(INPUT MATERIAL)

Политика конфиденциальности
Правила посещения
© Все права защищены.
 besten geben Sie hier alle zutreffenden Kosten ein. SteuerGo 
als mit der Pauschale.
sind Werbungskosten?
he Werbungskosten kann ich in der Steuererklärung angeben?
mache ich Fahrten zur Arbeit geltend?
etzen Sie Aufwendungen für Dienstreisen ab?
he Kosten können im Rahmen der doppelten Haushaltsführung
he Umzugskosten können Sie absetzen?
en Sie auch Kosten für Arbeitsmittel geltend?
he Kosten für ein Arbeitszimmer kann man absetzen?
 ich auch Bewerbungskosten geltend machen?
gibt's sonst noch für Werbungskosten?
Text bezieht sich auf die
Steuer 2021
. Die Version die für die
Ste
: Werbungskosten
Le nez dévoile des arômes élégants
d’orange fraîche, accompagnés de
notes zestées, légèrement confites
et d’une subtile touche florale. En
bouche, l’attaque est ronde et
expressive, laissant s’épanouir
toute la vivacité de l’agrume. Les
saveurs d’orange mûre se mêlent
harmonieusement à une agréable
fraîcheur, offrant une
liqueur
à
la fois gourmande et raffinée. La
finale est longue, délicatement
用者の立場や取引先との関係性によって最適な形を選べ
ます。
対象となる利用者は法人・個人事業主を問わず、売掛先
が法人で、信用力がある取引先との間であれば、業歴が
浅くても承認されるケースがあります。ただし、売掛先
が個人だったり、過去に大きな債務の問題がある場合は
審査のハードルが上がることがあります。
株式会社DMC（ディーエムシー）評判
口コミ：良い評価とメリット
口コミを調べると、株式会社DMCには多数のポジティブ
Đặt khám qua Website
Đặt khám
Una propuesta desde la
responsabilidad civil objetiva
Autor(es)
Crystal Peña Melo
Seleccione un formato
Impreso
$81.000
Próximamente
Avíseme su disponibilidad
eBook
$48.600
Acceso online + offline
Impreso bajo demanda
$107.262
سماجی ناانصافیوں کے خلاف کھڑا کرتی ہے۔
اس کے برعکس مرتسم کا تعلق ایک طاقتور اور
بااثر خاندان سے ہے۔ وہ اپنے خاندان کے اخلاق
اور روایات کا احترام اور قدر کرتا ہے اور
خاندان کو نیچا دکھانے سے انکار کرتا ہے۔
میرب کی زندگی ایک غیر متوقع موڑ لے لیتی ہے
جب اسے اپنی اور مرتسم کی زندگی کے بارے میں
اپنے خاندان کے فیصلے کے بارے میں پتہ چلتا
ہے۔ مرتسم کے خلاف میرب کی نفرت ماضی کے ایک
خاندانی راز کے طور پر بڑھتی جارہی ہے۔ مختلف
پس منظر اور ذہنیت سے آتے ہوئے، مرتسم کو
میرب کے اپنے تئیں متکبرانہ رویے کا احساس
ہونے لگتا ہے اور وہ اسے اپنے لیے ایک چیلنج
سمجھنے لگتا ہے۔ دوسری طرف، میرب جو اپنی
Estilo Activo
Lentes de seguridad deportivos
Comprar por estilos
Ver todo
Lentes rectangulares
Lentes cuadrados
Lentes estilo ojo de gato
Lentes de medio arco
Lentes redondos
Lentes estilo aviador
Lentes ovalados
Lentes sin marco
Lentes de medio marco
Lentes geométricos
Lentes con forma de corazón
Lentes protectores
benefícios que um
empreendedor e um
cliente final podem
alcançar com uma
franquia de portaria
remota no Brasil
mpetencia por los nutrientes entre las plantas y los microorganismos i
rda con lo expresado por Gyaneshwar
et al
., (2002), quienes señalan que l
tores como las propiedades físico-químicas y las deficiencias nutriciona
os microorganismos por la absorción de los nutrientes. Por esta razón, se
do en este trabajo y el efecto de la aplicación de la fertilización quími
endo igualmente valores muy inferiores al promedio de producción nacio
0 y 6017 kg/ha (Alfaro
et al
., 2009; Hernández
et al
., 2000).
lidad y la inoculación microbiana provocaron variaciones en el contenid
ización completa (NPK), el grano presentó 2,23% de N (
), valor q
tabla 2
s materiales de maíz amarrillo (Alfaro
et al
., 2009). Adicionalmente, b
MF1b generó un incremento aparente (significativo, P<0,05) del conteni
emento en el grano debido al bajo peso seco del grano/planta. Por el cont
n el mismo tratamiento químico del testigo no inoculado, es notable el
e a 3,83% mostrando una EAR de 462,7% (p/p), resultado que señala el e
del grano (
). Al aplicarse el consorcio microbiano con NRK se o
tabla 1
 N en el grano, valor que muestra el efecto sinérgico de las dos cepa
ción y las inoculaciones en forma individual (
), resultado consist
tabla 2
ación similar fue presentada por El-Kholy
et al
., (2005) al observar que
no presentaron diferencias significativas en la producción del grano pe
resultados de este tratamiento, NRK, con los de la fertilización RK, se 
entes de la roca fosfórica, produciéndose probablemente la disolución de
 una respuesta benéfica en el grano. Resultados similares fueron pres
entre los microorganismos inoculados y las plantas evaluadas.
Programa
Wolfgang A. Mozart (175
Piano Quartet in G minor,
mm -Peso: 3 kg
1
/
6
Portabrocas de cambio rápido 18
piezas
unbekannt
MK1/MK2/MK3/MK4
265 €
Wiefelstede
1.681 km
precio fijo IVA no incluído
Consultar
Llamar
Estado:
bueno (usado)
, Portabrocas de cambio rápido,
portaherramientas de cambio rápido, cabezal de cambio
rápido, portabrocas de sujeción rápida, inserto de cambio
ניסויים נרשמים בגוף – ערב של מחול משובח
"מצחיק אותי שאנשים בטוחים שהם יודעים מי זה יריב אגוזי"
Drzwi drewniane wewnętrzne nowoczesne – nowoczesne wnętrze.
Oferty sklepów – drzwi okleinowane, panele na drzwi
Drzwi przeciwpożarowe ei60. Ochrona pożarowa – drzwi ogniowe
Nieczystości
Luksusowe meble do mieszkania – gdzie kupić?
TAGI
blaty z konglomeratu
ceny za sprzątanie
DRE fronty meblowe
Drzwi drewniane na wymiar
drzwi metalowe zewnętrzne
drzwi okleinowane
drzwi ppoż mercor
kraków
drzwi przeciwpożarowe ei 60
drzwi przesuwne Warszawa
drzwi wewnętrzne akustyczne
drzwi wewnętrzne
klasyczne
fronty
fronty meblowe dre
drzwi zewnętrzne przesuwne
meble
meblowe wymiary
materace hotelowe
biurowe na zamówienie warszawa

(End INPUT MATERIAL)

**EXERCISE DETAILS**
Reproduce every line of the records above verbatim, keeping each line in its original order.

**TASK ANSWER**
Политика конфиденциальности
Правила посещения
© Все права защищены.
 besten geben Sie hier alle zutreffenden Kosten ein. SteuerGo 
als mit der Pauschale.
sind Werbungskosten?
he Werbungskosten kann ich in der Steuererklärung angeben?
mache ich Fahrten zur Arbeit geltend?
etzen Sie Aufwendungen für Dienstreisen ab?
he Kosten können im Rahmen der doppelten Haushaltsführung
he Umzugskosten können Sie absetzen?
en Sie auch Kosten für Arbeitsmittel geltend?
he Kosten für ein Arbeitszimmer kann man absetzen?
 ich auch Bewerbungskosten geltend machen?
gibt's sonst noch für Werbungskosten?
Text bezieht sich auf die
Steuer 2021
. Die Version die für die
Ste
: Werbungskosten
Le nez dévoile des arômes élégants
d’orange fraîche, accompagnés de
notes zestées, légèrement confites
et d’une subtile touche florale. En
bouche, l’attaque est ronde et
expressive, laissant s’épanouir
toute la vivacité de l’agrume. Les
saveurs d’orange mûre se mêlent
harmonieusement à une agréable
fraîcheur, offrant une
liqueur
à
la fois gourmande et raffinée. La
finale est longue, délicatement
用者の立場や取引先との関係性によって最適な形を選べ
ます。
対象となる利用者は法人・個人事業主を問わず、売掛先
が法人で、信用力がある取引先との間であれば、業歴が
浅くても承認されるケースがあります。ただし、売掛先
が個人だったり、過去に大きな債務の問題がある場合は
審査のハードルが上がることがあります。
株式会社DMC（ディーエムシー）評判
口コミ：良い評価とメリット
口コミを調べると、株式会社DMCには多数のポジティブ
Đặt khám qua Website
Đặt khám
Una propuesta desde la
responsabilidad civil objetiva
Autor(es)
Crystal Peña Melo
Seleccione un formato
Impreso
$81.000
Próximamente
Avíseme su disponibilidad
eBook
$48.600
Acceso online + offline
Impreso bajo demanda
$107.262
سماجی ناانصافیوں کے خلاف کھڑا کرتی ہے۔
اس کے برعکس مرتسم کا تعلق ایک طاقتور اور
بااثر خاندان سے ہے۔ وہ اپنے خاندان کے اخلاق
اور روایات کا احترام اور قدر کرتا ہے اور
خاندان کو نیچا دکھانے سے انکار کرتا ہے۔
میرب کی زندگی ایک غیر متوقع موڑ لے لیتی ہے
جب اسے اپنی اور مرتسم کی زندگی کے بارے میں
اپنے خاندان کے فیصلے کے بارے میں پتہ چلتا
ہے۔ مرتسم کے خلاف میرب کی نفرت ماضی کے ایک
خاندانی راز کے طور پر بڑھتی جارہی ہے۔ مختلف
پس منظر اور ذہنیت سے آتے ہوئے، مرتسم کو
میرب کے اپنے تئیں متکبرانہ رویے کا احساس
ہونے لگتا ہے اور وہ اسے اپنے لیے ایک چیلنج
سمجھنے لگتا ہے۔ دوسری طرف، میرب جو اپنی
Estilo Activo
Lentes de seguridad deportivos
Comprar por estilos
Ver todo
Lentes rectangulares
Lentes cuadrados
Lentes estilo ojo de gato
Lentes de medio arco
Lentes redondos
Lentes estilo aviador
Lentes ovalados
Lentes sin marco
Lentes de medio marco
Lentes geométricos
Lentes con forma de corazón
Lentes protectores
benefícios que um
empreendedor e um
cliente final podem
alcançar com uma
franquia de portaria
remota no Brasil
mpetencia por los nutrientes entre las plantas y los microorganismos i
rda con lo expresado por Gyaneshwar
et al
., (2002), quienes señalan que l
tores como las propiedades físico-químicas y las deficiencias nutriciona
os microorganismos por la absorción de los nutrientes. Por esta razón, se
do en este trabajo y el efecto de la aplicación de la fertilización quími
endo igualmente valores muy inferiores al promedio de producción nacio
0 y 6017 kg/ha (Alfaro
et al
., 2009; Hernández
et al
., 2000).
lidad y la inoculación microbiana provocaron variaciones en el contenid
ización completa (NPK), el grano presentó 2,23% de N (
), valor q
tabla 2
s materiales de maíz amarrillo (Alfaro
et al
., 2009). Adicionalmente, b
MF1b generó un incremento aparente (significativo, P<0,05) del conteni
emento en el grano debido al bajo peso seco del grano/planta. Por el cont
n el mismo tratamiento químico del testigo no inoculado, es notable el
e a 3,83% mostrando una EAR de 462,7% (p/p), resultado que señala el e
del grano (
). Al aplicarse el consorcio microbiano con NRK se o
tabla 1
 N en el grano, valor que muestra el efecto sinérgico de las dos cepa
ción y las inoculaciones en forma individual (
), resultado consist
tabla 2
ación similar fue presentada por El-Kholy
et al
., (2005) al observar que
no presentaron diferencias significativas en la producción del grano pe
resultados de este tratamiento, NRK, con los de la fertilización RK, se 
entes de la roca fosfórica, produciéndose probablemente la disolución de
 una respuesta benéfica en el grano. Resultados similares fueron pres
entre los microorganismos inoculados y las plantas evaluadas.
Programa
Wolfgang A. Mozart (175
Piano Quartet in G minor,
mm -Peso: 3 kg
1
/
6
Portabrocas de cambio rápido 18
piezas
unbekannt
MK1/MK2/MK3/MK4
265 €
Wiefelstede
1.681 km
precio fijo IVA no incluído
Consultar
Llamar
Estado:
bueno (usado)
, Portabrocas de cambio rápido,
portaherramientas de cambio rápido, cabezal de cambio
rápido, portabrocas de sujeción rápida, inserto de cambio
ניסויים נרשמים בגוף – ערב של מחול משובח
"מצחיק אותי שאנשים בטוחים שהם יודעים מי זה יריב אגוזי"
Drzwi drewniane wewnętrzne nowoczesne – nowoczesne wnętrze.
Oferty sklepów – drzwi okleinowane, panele na drzwi
Drzwi przeciwpożarowe ei60. Ochrona pożarowa – drzwi ogniowe
Nieczystości
Luksusowe meble do mieszkania – gdzie kupić?
TAGI
blaty z konglomeratu
ceny za sprzątanie
DRE fronty meblowe
Drzwi drewniane na wymiar
drzwi metalowe zewnętrzne
drzwi okleinowane
drzwi ppoż mercor
kraków
drzwi przeciwpożarowe ei 60
drzwi przesuwne Warszawa
drzwi wewnętrzne akustyczne
drzwi wewnętrzne
klasyczne
fronty
fronty meblowe dre
drzwi zewnętrzne przesuwne
meble
meblowe wymiary
materace hotelowe
biurowe na zamówienie warszawa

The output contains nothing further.